The director of the current Box Space company uses an email address at Westbourne (Winchester) in its correspondence with the Council.

A second director’s appointment at Westbourne (Winchester) was terminated in August, but that is not yet reflected in that company’s website.

The director was asked to comment by this website but has not yet responded.

A decision by B&DBC on the application is anticipated to be made in December.

The developer’s application is BDB/77206 and their request is in its document HERE – you can give the Council your feedback by filling in their comment form HERE.
The Harvest Home section 106 agreement is HERE, which is in the approved planning application for the 5 homes in BDB/75465.

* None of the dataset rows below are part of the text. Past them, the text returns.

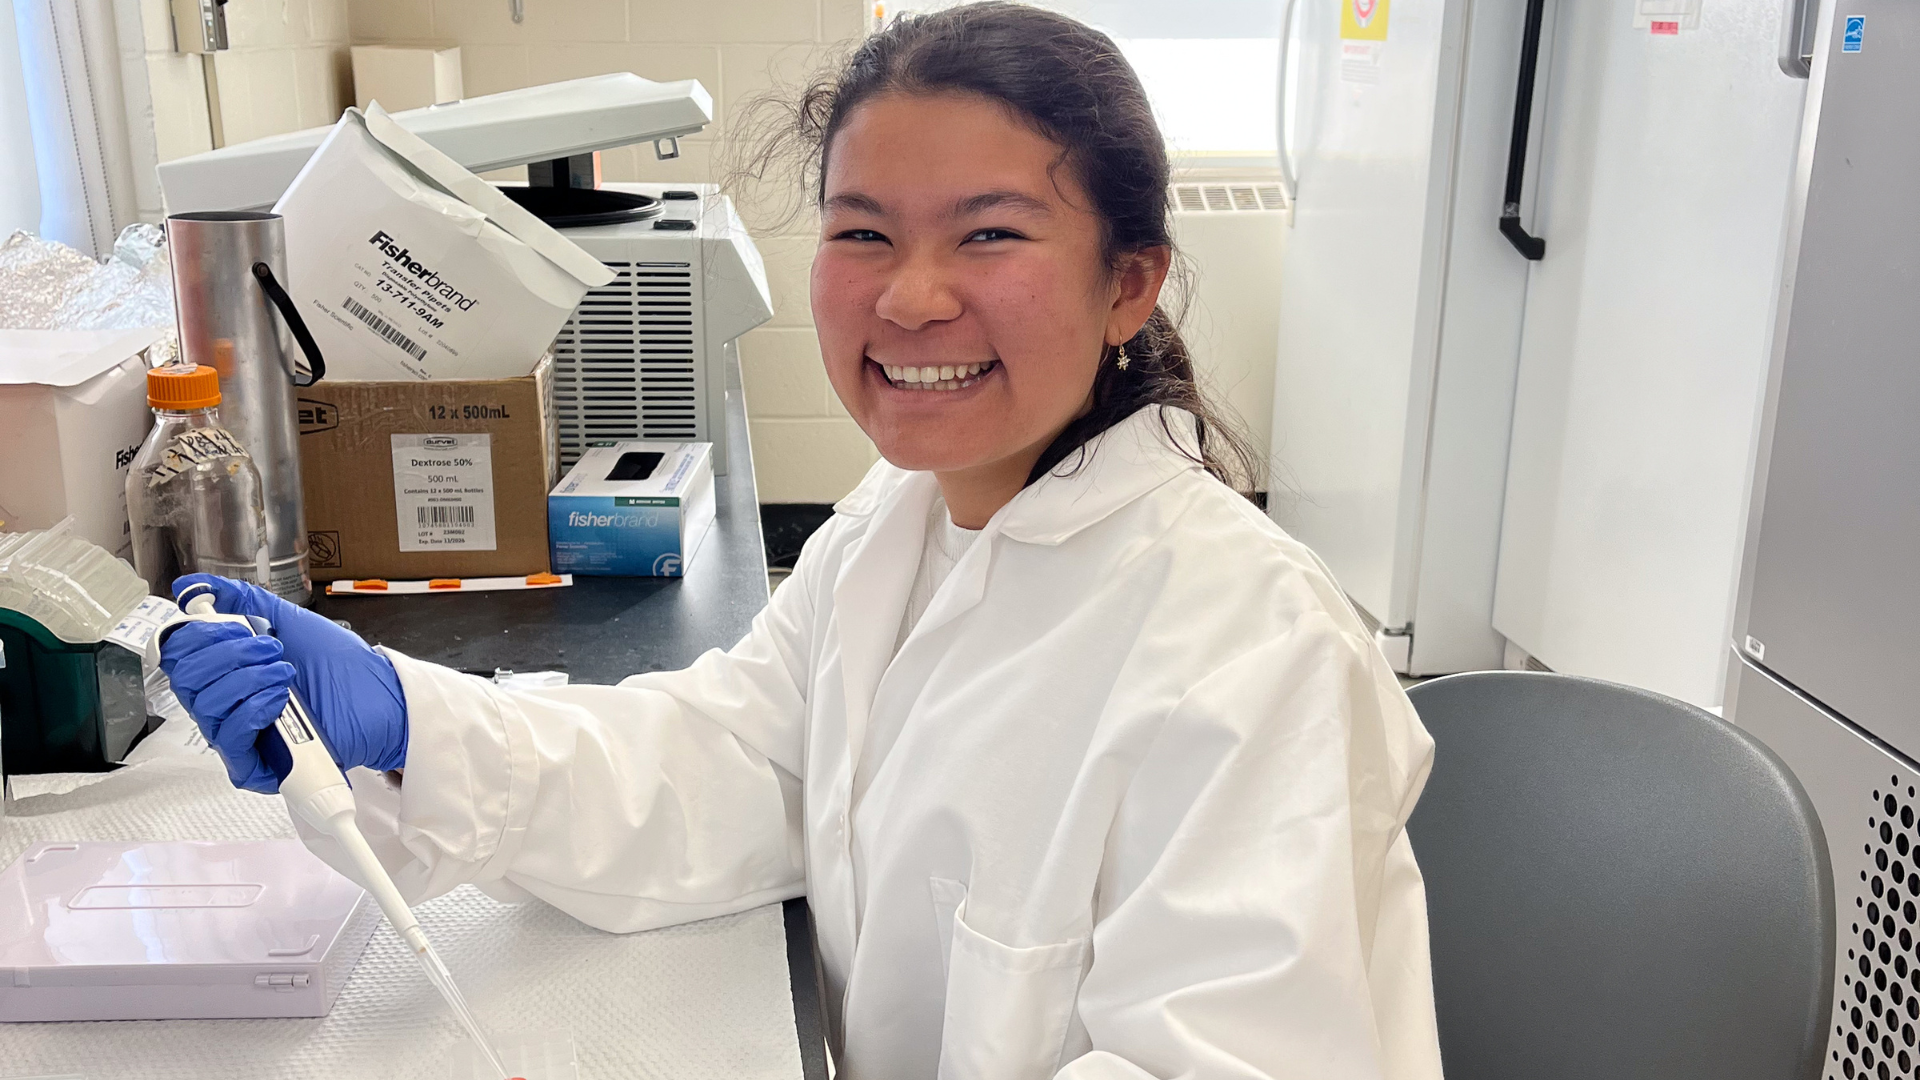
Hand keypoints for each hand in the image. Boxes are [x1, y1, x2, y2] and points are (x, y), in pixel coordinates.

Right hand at [160, 574, 408, 792]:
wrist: (379, 696)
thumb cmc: (338, 663)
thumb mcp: (286, 619)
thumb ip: (239, 598)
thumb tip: (190, 585)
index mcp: (224, 670)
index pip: (179, 655)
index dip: (200, 636)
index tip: (237, 625)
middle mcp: (224, 702)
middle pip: (186, 679)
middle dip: (229, 655)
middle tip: (272, 650)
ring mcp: (238, 735)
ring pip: (205, 706)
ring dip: (248, 680)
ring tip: (285, 673)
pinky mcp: (255, 765)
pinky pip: (228, 740)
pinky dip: (250, 710)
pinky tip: (279, 699)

*The BEST contribution is to go towards “pedestrian, bus & cycle infrastructure within B3400 corridor: to include footpath scheme from Winchester Road to McFauld Way, side of Redleaf (est cost £20k) and Winchester Street (old A34), link along verge from West Street to The Old Police College (est cost £30k) and improvements to passenger waiting facilities at Whitchurch (est cost £40k) all as identified within the HCC preferred list of transport schemes and as apportioned by HCC in accordance with their Transport Contributions Policy guidelines.”

Comments (5)

  • Noel Privett

    If the “monies are not of sufficient size or scale,” then there should be no problem paying up, then.

  • Mike Stead

    Here’s one for [Cllrs.] Keith [Watts] & Eric [Dunlop] to get their teeth into: developers should not be able to flatten local amenities that employed locals and benefited the community, then sit on the land for years and years without paying up because they want to maximise profit on flipping the property.

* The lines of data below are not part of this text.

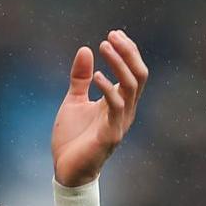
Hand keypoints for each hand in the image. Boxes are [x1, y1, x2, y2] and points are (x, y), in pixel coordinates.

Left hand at [51, 30, 147, 186]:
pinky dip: (107, 88)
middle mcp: (125, 111)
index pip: (133, 72)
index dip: (127, 51)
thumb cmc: (73, 139)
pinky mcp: (110, 135)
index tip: (113, 34)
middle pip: (138, 76)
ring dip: (118, 64)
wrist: (66, 171)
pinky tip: (96, 75)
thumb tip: (85, 49)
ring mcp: (119, 123)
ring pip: (130, 87)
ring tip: (104, 47)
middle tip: (112, 36)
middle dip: (128, 53)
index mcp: (119, 103)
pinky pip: (116, 107)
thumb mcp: (74, 101)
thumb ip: (81, 78)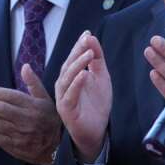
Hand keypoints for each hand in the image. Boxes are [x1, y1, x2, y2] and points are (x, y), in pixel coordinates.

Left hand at [0, 66, 60, 164]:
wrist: (55, 146)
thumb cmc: (48, 118)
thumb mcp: (46, 99)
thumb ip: (34, 83)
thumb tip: (25, 66)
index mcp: (34, 106)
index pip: (11, 97)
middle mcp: (27, 120)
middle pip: (1, 110)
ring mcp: (20, 135)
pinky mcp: (15, 147)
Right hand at [55, 32, 111, 161]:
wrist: (98, 130)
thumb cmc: (97, 104)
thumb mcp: (101, 77)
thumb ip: (97, 59)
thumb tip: (91, 38)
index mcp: (70, 76)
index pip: (73, 57)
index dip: (79, 45)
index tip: (87, 33)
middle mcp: (63, 85)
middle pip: (68, 65)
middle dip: (77, 51)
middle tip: (86, 40)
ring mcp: (63, 97)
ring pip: (67, 78)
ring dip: (77, 64)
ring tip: (88, 54)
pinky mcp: (67, 110)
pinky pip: (70, 95)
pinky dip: (76, 84)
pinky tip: (84, 74)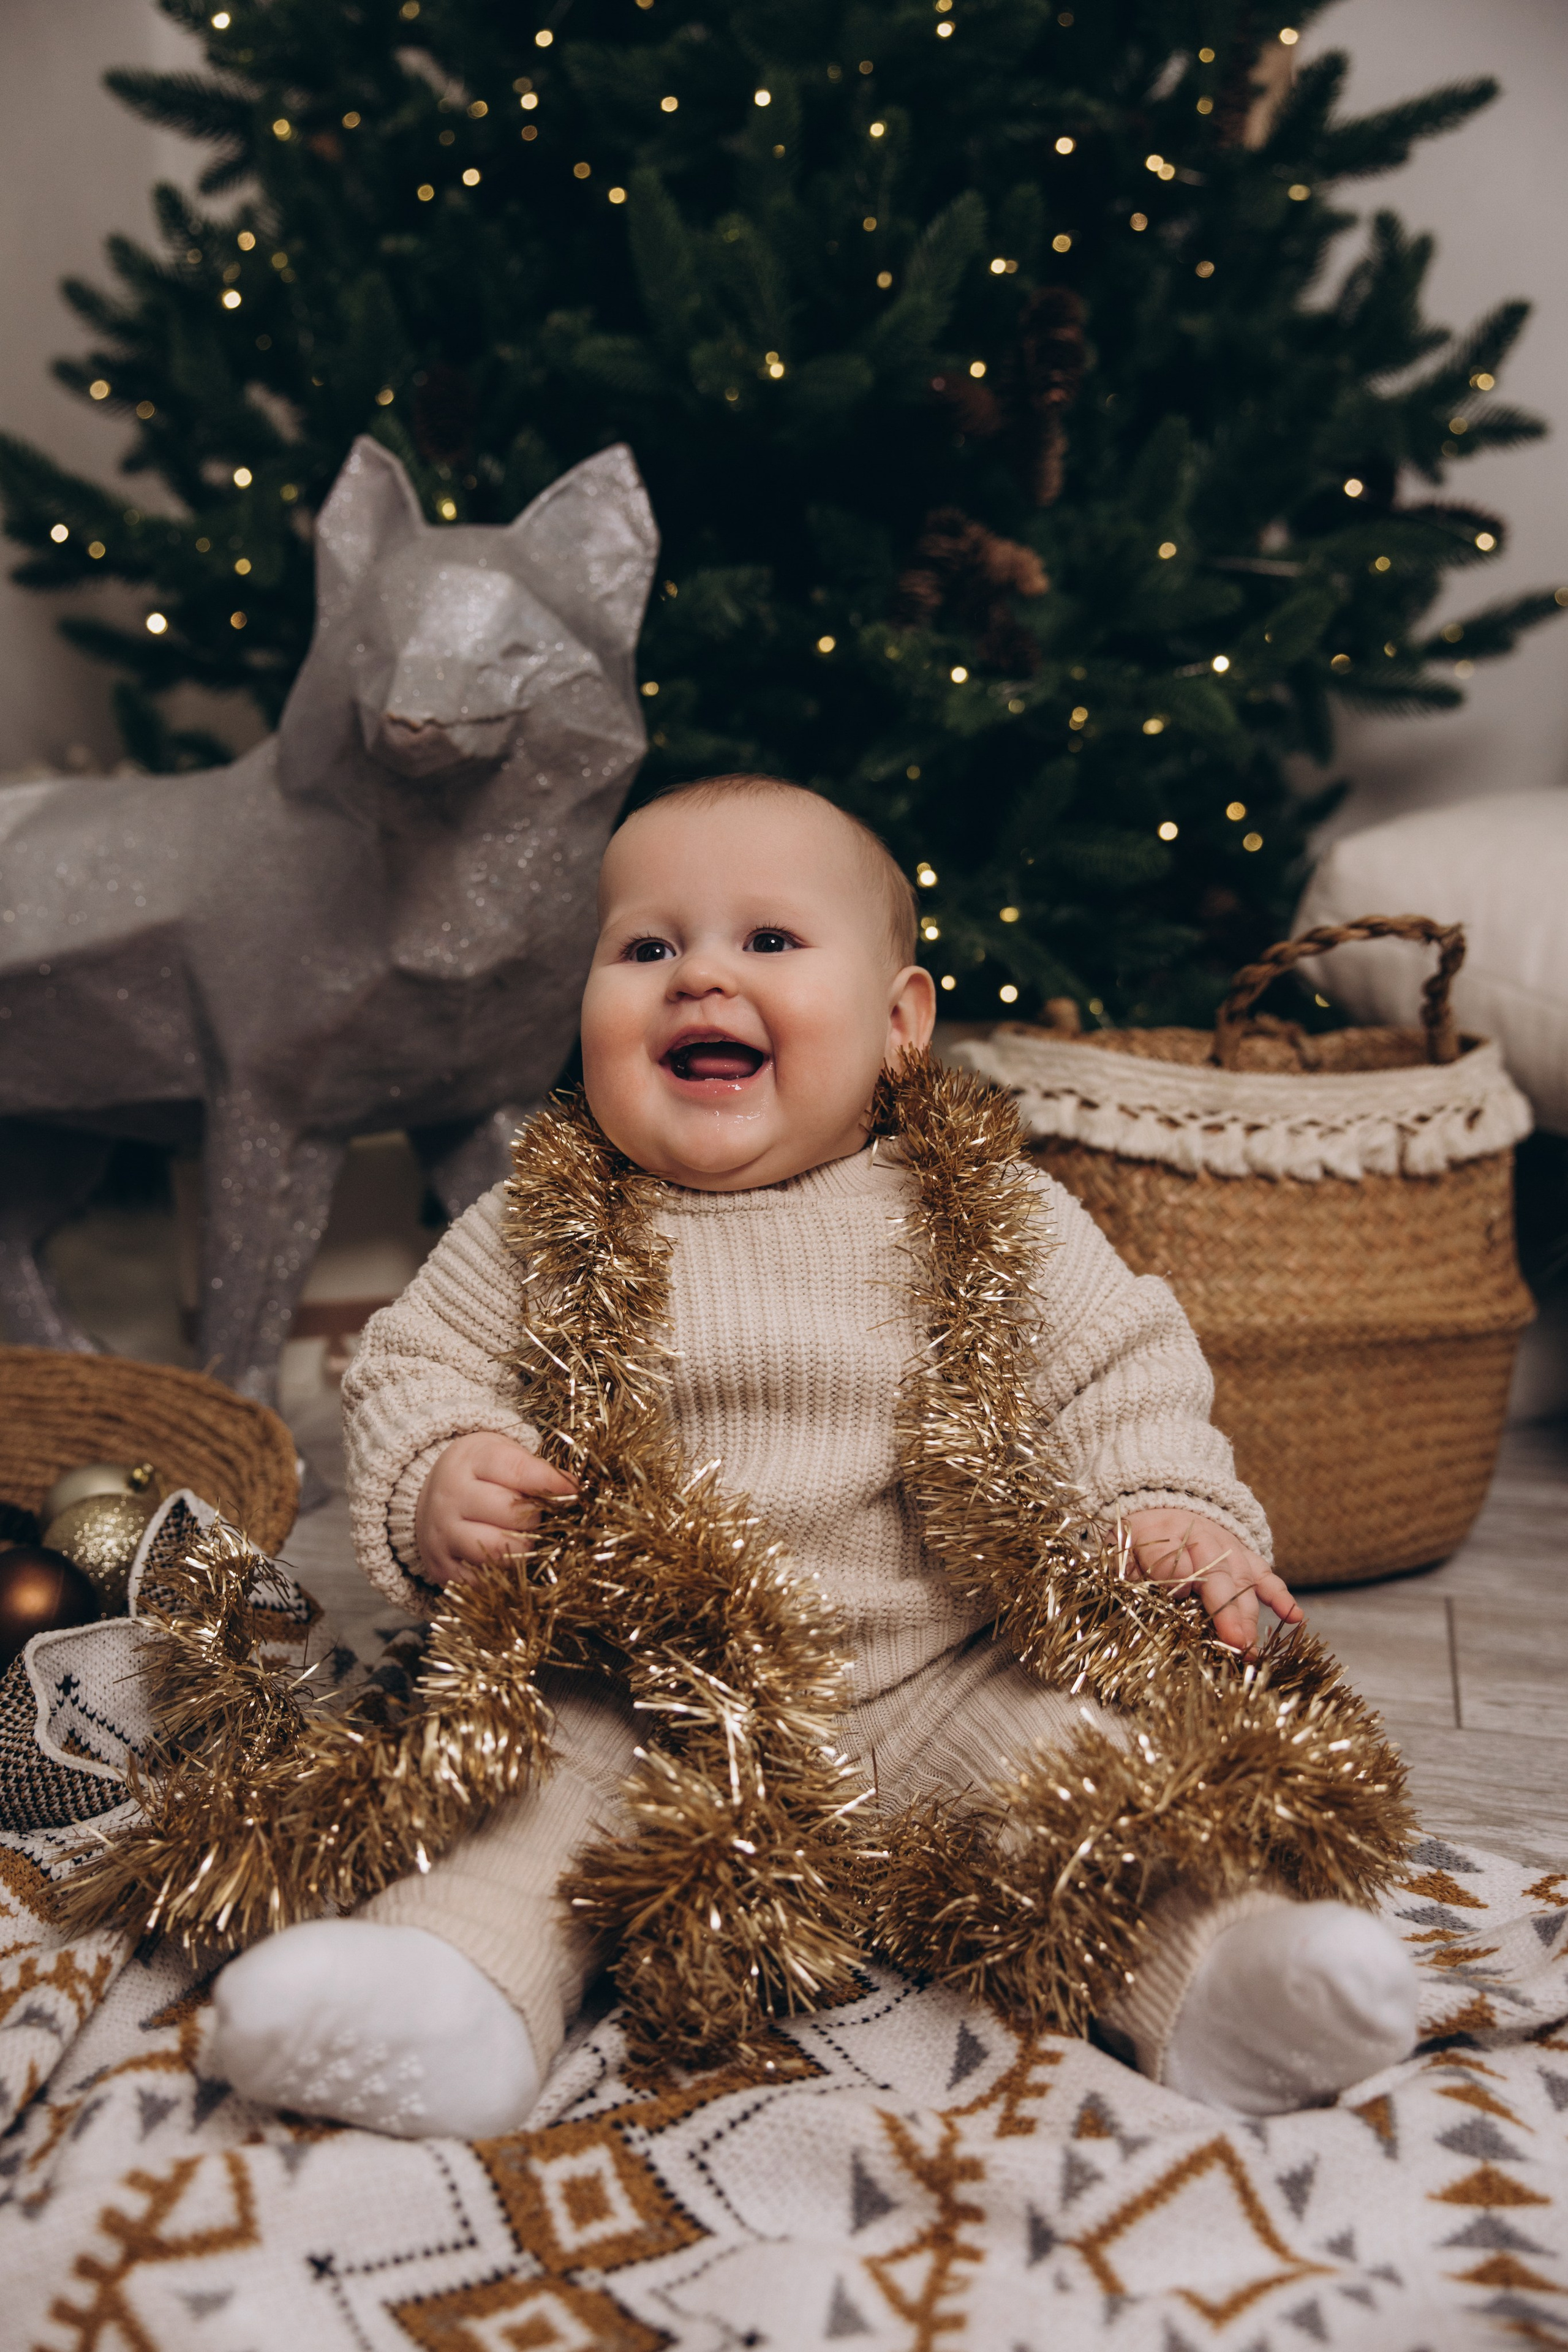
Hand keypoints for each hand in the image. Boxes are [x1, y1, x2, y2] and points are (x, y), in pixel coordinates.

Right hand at [413, 1432, 575, 1586]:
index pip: (518, 1471)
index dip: (550, 1483)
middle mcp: (450, 1496)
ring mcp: (442, 1534)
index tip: (575, 1491)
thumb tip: (574, 1488)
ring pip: (498, 1552)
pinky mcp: (440, 1568)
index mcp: (470, 1461)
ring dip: (522, 1550)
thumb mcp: (502, 1456)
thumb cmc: (481, 1475)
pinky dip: (502, 1576)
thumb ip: (536, 1470)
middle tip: (535, 1517)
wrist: (434, 1498)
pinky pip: (482, 1581)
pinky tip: (504, 1560)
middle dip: (535, 1519)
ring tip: (522, 1539)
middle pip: (512, 1514)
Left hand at [1119, 1507, 1302, 1656]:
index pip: (1173, 1562)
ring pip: (1243, 1581)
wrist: (1163, 1503)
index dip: (1178, 1582)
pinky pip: (1267, 1575)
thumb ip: (1136, 1569)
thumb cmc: (1141, 1537)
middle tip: (1233, 1643)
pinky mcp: (1246, 1557)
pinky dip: (1281, 1596)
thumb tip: (1164, 1591)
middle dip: (1226, 1610)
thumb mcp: (1122, 1547)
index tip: (1183, 1603)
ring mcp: (1229, 1549)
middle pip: (1217, 1576)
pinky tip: (1294, 1617)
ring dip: (1248, 1615)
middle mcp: (1203, 1541)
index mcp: (1165, 1537)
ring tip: (1250, 1647)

    Ed.Note: There was, and is, a way (“Article 4”) for the Council to do what you suggest, but they voted not to. That was picked up by the BBC – see PUB DEMOLITION DEBATED…

  • Bev and Barry

    Another case of ….

    Developer gets to destroy rural community assets, ends up with lots of money and community loses out and has to put up with yet more excessive development with no additional infrastructure.

    Does anyone seriously believe that they will end up paying up after the development is completed and sold????

  • Graham Burgess

    I wrote to Sir George Young prior to the debate in The House of Commons.Due to his position he coud not speak but he promised to send me the Hansard Reoport on the proceedings. It is available on the web but the paper copy arrived and I have been able to read it at leisure.It is very interesting and one Charlotte Leslie (Bristol North West) adds some interesting values to the argument. She believes pubs are places where many people talk and they are the Chambers of the real world..Pubs donate £120 million a year to charity and 27% of couples first met in a pub. All this plus the £21 billion a year they contribute to the economy .
    Another issue touched upon was posible new possibilities for businesses that can prove they provide a community assett getting very much reduced Business rates.

    I am happy to hand the Hansard papers on if anyone wants to look at them.

    Graham Burgess
    89 2837

  • Keith Watts

    It is possible that this application will be withdrawn.

    For this issue it is not legislation about pubs that you need to look up, it is legislation about “planning obligations”, soon to be the Community Infrastructure Levy.